If my collection is ordered by date will Distinct() take the first object in list of adjacent duplicates or is it not certain? I am using IEqualityComparer that does not consider date field but I want to be sure the latest date is always taken.
It is not defined which it takes.
In practice it will probably take the first if you are using LINQ to objects but you shouldn't rely on it.
If you access a database it depends on the database version, query plan, etc. Then you really shouldn't be relying on it always returning the first.
If you want this guarantee you could use DistinctBy from morelinq and ask Jon Skeet to guarantee the order for you.
You should use GroupBy
:
from s in whatever
group s by new { s.Field1, s.Field2 } into g
select g.OrderByDescending(o => o.Date).First()

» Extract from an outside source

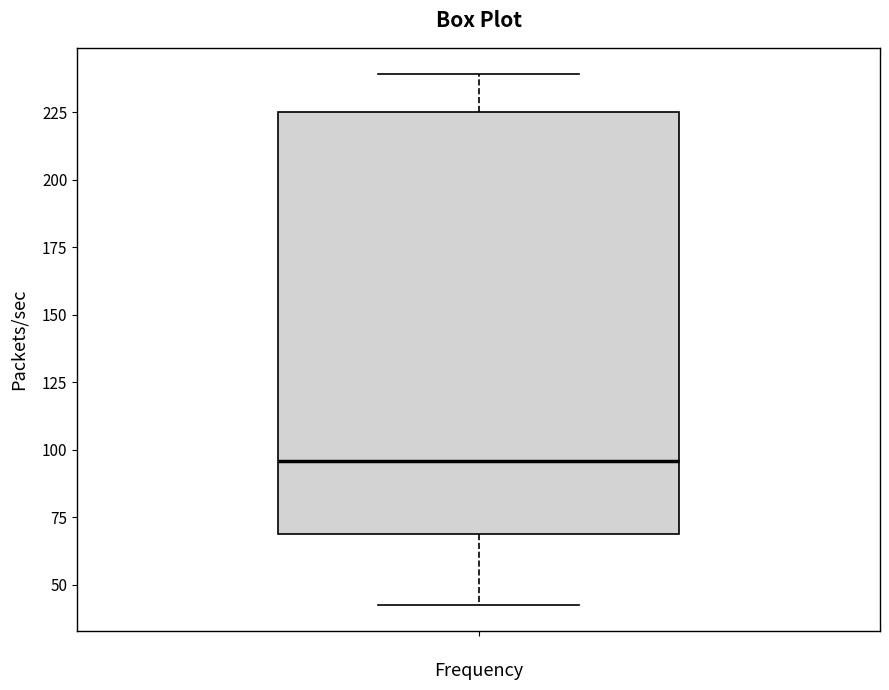

Transcribe this box plot: give where the median line is, the range the box spans, and where the two whiskers end, as read against the y-axis. The values are not printed on the chart, so give them approximately, as read against the axis.

median 95, box 70 to 225, whiskers 40 to 240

EDIT: You can also use your IEqualityComparer
with GroupBy
:
whatever.GroupBy(
s => s, //Key
g => g.OrderByDescending(o => o.Date).First() //Result
new MyComparer()
);
In the comments of this answer, Marc Gravell and I discuss the Enumerable.Distinct method. The verdict is that order is preserved, but the documentation does not guarantee that this will always work.
Enumerable.Distinct
doesn't define which value is returned - but I can't see how it would be sensible to return anything other than the first one. Likewise although the order is undefined, it's sensible to return the items in the order in which they appear in the original sequence.
I don't normally like relying on unspecified behaviour, but I think it's extremely unlikely that this will change. It's the natural behaviour from keeping a set of what you've already returned, and yielding a result as soon as you see a new item.
If you want to rely on this unspecified behaviour, you should order the items by date (descending) before using Distinct
. Alternatively, you could use a grouping and then order each group appropriately.